--- START ---

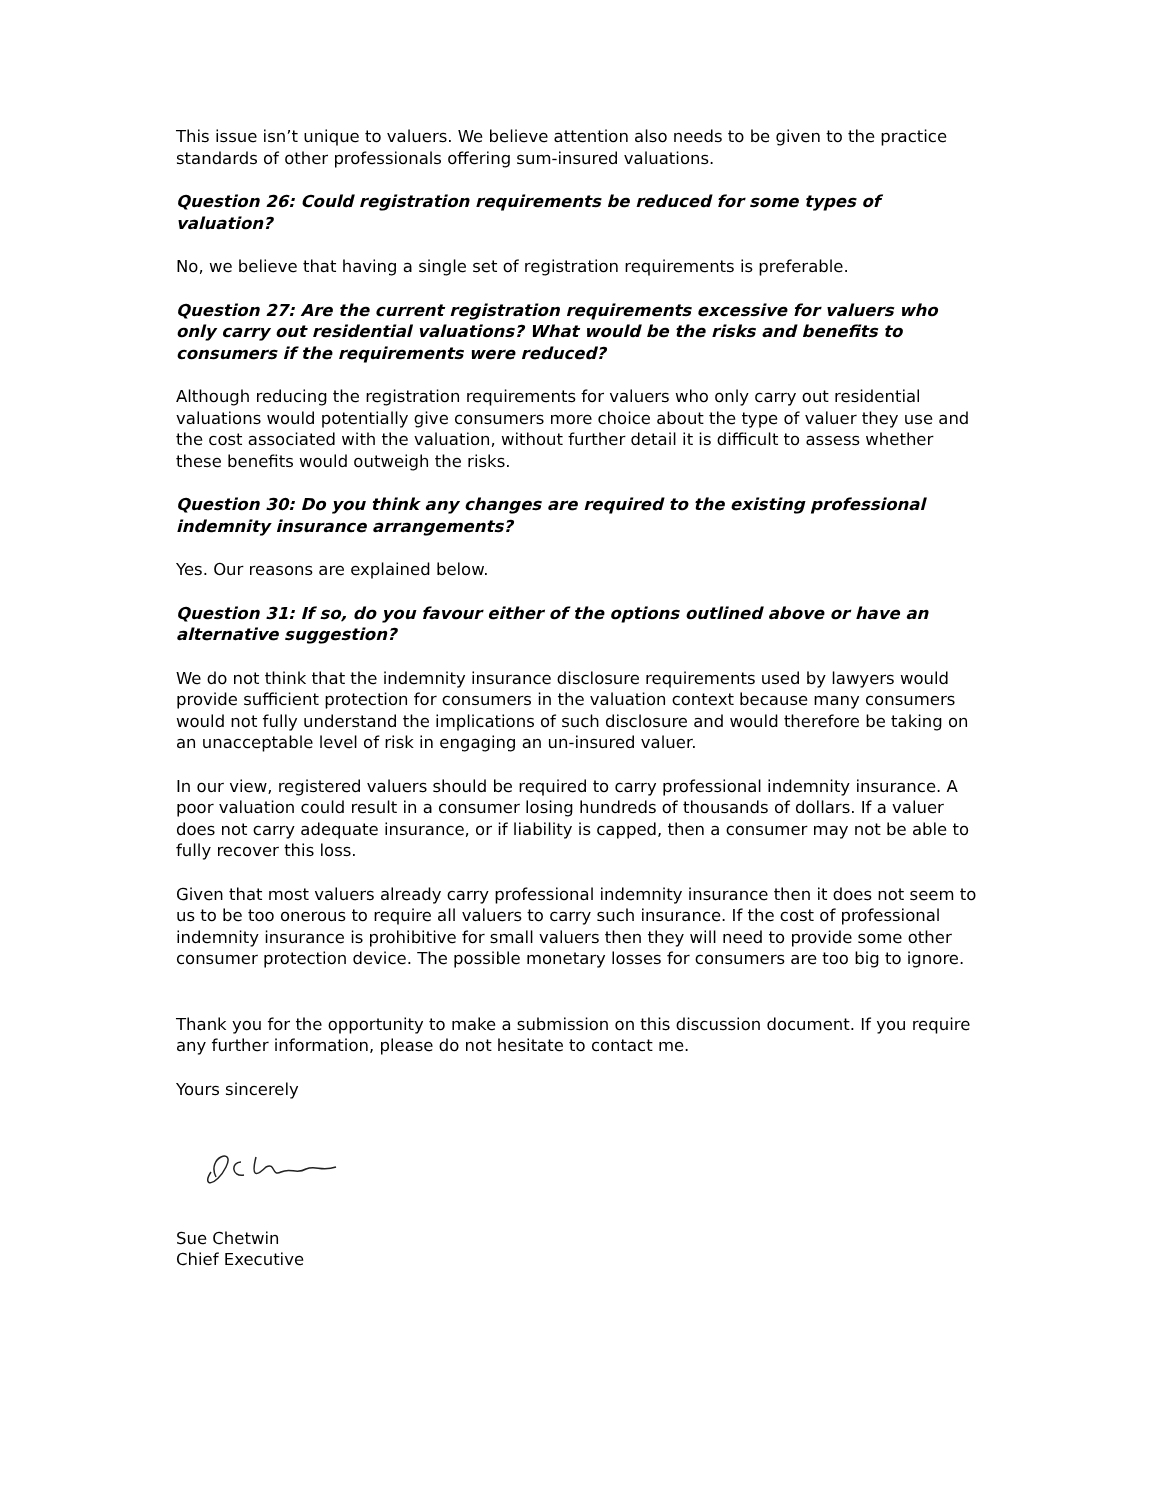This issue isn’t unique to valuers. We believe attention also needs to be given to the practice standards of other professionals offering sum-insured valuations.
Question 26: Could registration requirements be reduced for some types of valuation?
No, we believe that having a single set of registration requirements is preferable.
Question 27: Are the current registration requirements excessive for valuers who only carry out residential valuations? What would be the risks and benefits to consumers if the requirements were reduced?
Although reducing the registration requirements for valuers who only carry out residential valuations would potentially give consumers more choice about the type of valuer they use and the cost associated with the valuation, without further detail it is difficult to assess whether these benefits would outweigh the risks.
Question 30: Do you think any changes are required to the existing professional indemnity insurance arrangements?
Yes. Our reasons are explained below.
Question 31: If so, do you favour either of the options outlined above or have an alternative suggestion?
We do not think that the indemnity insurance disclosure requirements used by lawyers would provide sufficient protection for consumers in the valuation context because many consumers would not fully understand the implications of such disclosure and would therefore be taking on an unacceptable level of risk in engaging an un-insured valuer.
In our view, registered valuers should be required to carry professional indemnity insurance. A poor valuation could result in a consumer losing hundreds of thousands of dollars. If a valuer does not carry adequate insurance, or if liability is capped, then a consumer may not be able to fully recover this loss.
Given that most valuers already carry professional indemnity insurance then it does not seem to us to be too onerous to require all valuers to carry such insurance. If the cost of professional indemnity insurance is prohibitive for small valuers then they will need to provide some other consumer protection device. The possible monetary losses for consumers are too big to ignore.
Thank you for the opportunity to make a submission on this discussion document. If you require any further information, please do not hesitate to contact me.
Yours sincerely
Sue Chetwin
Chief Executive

--- END ---
--- START ---

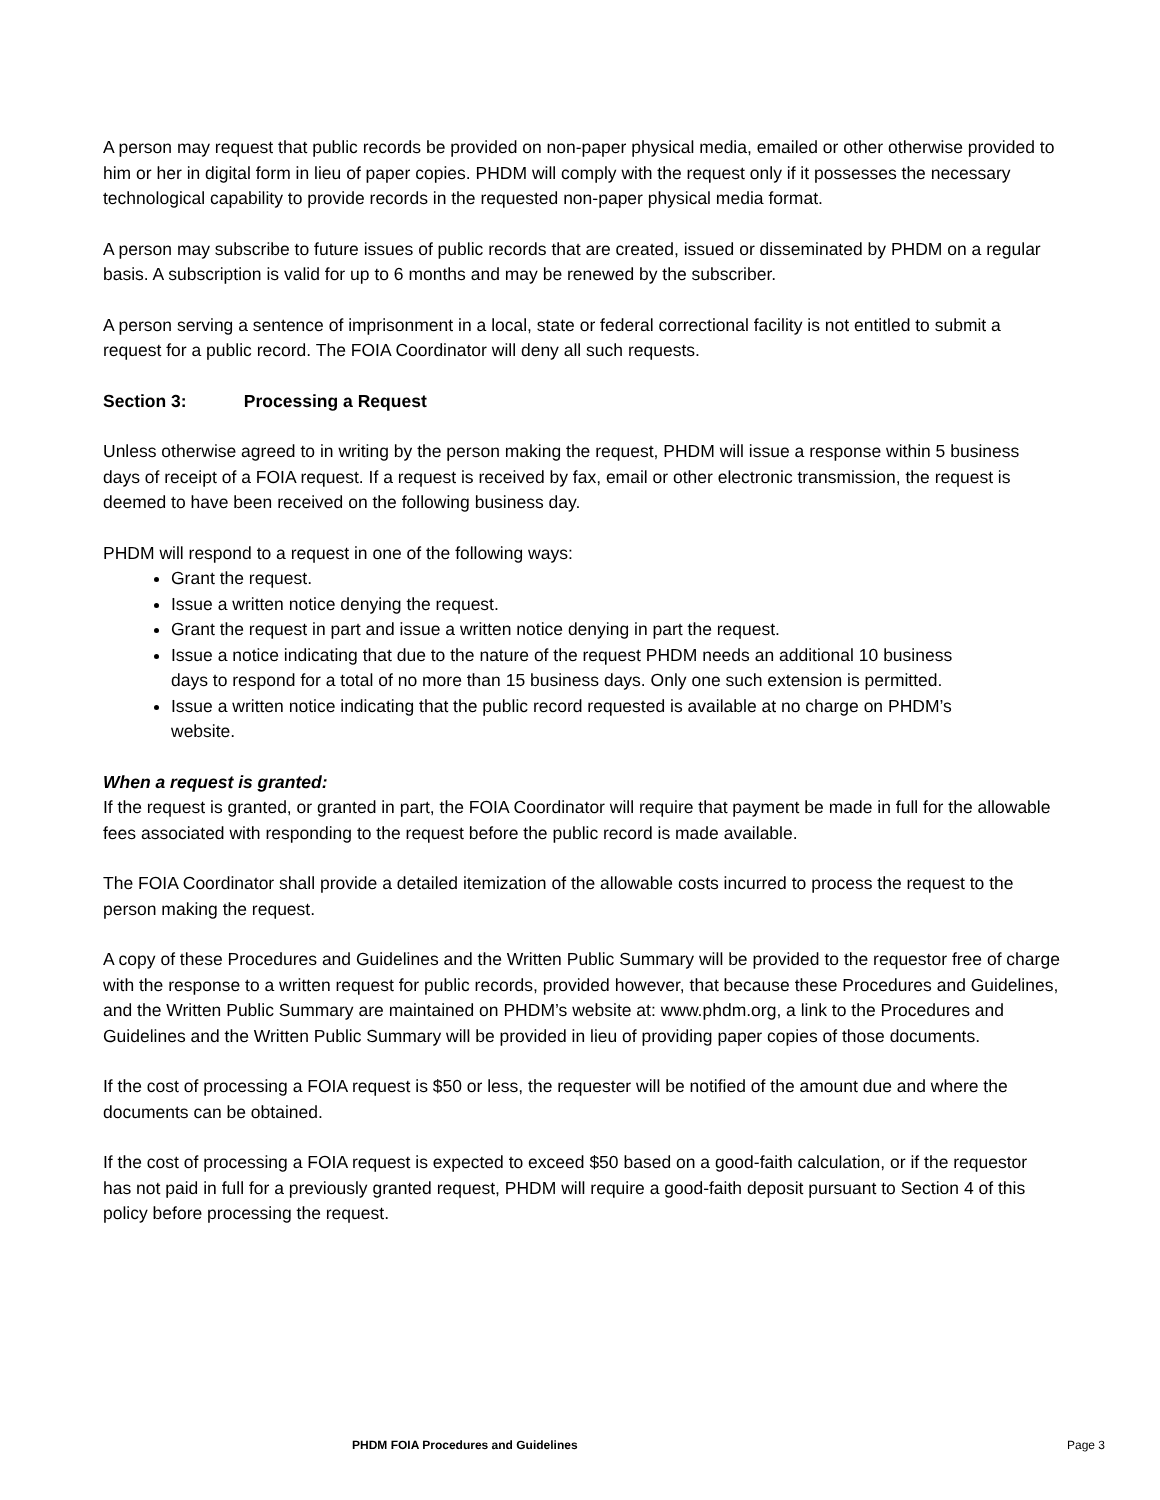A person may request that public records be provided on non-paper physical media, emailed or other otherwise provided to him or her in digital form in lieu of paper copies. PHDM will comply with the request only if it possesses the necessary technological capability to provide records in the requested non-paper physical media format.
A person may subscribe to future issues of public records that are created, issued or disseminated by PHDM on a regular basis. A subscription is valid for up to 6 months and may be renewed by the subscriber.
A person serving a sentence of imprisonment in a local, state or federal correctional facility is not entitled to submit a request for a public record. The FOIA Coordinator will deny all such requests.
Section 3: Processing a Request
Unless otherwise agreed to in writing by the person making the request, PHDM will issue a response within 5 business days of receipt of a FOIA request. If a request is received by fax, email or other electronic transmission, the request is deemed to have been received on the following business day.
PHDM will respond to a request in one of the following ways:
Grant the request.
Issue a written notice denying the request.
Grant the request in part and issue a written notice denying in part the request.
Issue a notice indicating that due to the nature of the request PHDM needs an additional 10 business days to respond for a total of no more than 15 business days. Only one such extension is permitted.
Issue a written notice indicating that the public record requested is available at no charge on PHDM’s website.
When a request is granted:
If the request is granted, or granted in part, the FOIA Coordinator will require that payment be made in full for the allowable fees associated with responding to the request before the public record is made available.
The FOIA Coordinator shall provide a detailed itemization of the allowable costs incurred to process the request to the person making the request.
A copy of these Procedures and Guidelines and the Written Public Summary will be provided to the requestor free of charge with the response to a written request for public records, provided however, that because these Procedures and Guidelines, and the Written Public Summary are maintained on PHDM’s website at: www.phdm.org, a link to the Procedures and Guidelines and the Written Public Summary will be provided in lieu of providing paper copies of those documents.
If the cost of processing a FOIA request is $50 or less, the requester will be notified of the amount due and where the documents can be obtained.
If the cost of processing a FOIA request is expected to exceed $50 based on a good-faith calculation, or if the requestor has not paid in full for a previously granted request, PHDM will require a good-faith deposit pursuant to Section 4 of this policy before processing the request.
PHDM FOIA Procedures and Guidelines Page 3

--- END ---
--- START ---

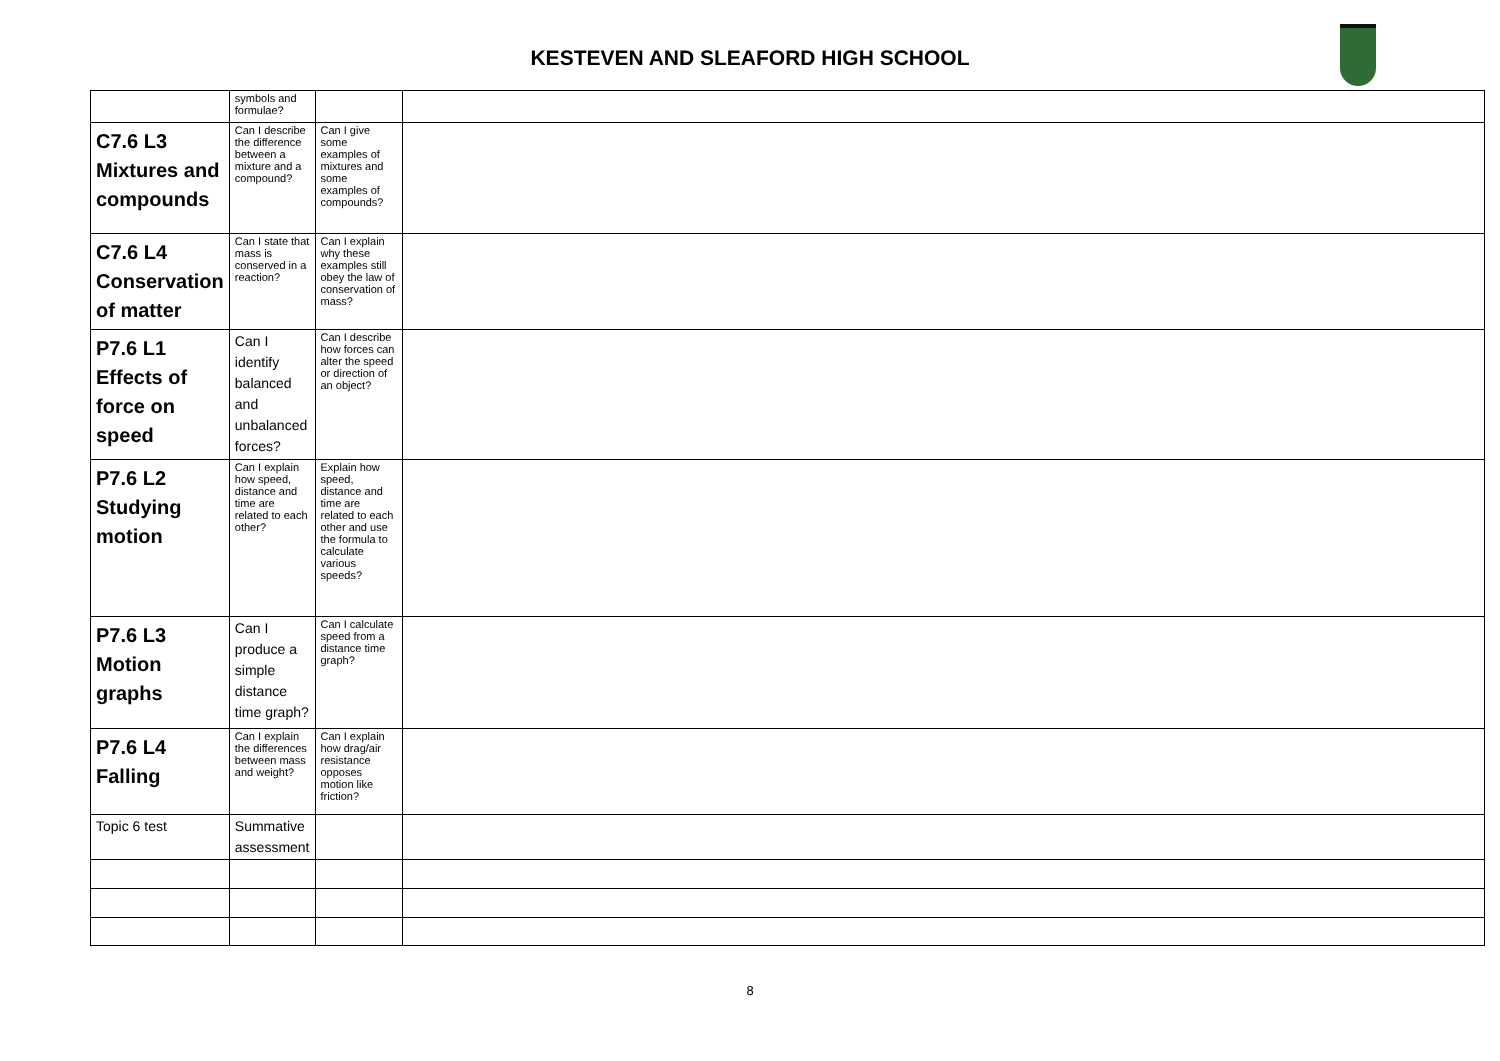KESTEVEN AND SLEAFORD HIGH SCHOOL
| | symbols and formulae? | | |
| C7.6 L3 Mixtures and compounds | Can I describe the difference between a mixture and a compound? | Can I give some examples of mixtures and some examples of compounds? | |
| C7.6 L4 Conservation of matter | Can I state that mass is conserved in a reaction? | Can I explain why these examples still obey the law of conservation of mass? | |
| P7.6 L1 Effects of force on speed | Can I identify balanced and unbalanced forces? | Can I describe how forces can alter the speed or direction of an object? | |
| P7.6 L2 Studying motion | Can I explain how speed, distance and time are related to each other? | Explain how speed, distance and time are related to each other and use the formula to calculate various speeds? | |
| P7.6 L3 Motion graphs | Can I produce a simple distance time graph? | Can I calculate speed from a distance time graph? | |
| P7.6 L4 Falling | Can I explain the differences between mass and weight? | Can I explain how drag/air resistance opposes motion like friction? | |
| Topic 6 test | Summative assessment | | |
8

--- END ---

_PROBLEM STATEMENT_.
Copy the lines above exactly, beginning at the line that has "PHDM will respond" and stopping after the line that has "The FOIA Coordinator shall", and omit the rest.

_OUTPUT_.
PHDM will respond to a request in one of the following ways:
Grant the request.
Issue a written notice denying the request.
Grant the request in part and issue a written notice denying in part the request.
Issue a notice indicating that due to the nature of the request PHDM needs an additional 10 business days to respond for a total of no more than 15 business days. Only one such extension is permitted.
Issue a written notice indicating that the public record requested is available at no charge on PHDM’s website.
When a request is granted:
If the request is granted, or granted in part, the FOIA Coordinator will require that payment be made in full for the allowable fees associated with responding to the request before the public record is made available.
The FOIA Coordinator shall provide a detailed itemization of the allowable costs incurred to process the request to the person making the request.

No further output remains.